Stratford is tricky to reach by train: there are frequent services from Moor Street in Birmingham, but only one train every two or three hours on the main line from London Paddington and Oxford. By car, the M40 makes Stratford easy to reach from almost anywhere. Limited car parking outside the RSC, large car park opposite the Royal Shakespeare Theatre a short walk away.
The Royal Shakespeare Company perform in their three theatres in Stratford - the Royal Shakespeare Theatre, the Swan Theatre and the Other Place. Current performances include Shakespeare's The Tempest, Twelfth Night, The Merchant of Venice and The Two Gentlemen of Verona; Bartholomew Fair by Ben Jonson; Roberto Zucco by Bernard-Marie Koltes; and Goodnight Children Everywhere by Richard Nelson. Tickets cost from pounds 5 to pounds 38 (01789 205301).

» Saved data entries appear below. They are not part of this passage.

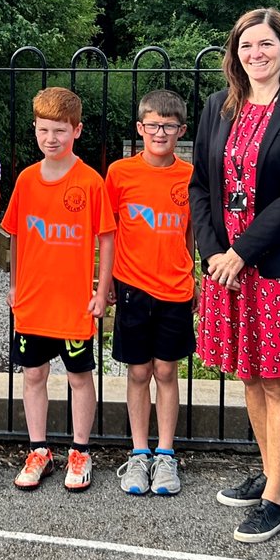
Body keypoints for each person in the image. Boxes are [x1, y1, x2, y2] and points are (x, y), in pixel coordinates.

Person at [189, 7, 280, 543]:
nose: (257, 53)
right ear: (236, 53)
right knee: (249, 371)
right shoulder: (217, 107)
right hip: (225, 263)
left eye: (266, 44)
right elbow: (200, 186)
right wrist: (214, 252)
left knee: (276, 376)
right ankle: (276, 473)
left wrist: (242, 252)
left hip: (275, 262)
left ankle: (275, 498)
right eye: (247, 45)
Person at [1, 87, 115, 492]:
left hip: (74, 304)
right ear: (35, 129)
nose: (52, 138)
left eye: (60, 131)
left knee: (79, 377)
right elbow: (12, 235)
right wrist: (14, 285)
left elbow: (106, 237)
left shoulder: (90, 181)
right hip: (33, 301)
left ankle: (80, 451)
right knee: (34, 375)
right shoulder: (28, 180)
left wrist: (101, 291)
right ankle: (39, 451)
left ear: (77, 130)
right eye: (44, 130)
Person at [105, 89, 195, 497]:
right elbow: (107, 232)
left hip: (176, 288)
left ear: (181, 130)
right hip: (131, 287)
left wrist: (197, 279)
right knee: (139, 372)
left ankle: (166, 454)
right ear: (140, 128)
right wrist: (104, 283)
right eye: (153, 125)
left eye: (169, 125)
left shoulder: (190, 176)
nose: (161, 132)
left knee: (166, 371)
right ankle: (139, 454)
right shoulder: (119, 173)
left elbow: (191, 233)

Backstage tours take place daily 1.30pm and 5.30pm. They last about 45 minutes. Admission for adults costs pounds 4, for students and OAPs pounds 3, Sunday family ticket pounds 12. It is advisable to book in advance (01789 412602).
Food: In the theatre complex, snacks are available at the River Terrace Cafe bar and full meals are served at the Box Tree Restaurant. There are excellent bistros and restaurants on Sheep Street, opposite the theatres.
Other attractions: Shakespeare's birthplace, open daily 9am-5pm, adults pounds 4.50; children pounds 2. Nash House and New Place, open daily, 9.30am-5pm, adults pounds 3, children pounds l.50. Hall's Croft, open daily 9.30am-5.30pm, adults pounds 3.50, children pounds l.50. Anne Hathaway's cottage, open daily, 9am-5pm, adults pounds 3.50, children pounds l.50. Mary Arden's house, open daily 9.30am-5pm, adults pounds 4, children pounds 2. Opening times are 30 minutes later on Sundays, and change between October and March for all these sights. Five sights inclusive ticket: adults pounds 10. children pounds 5, OAPs pounds 9, family pounds 26.60.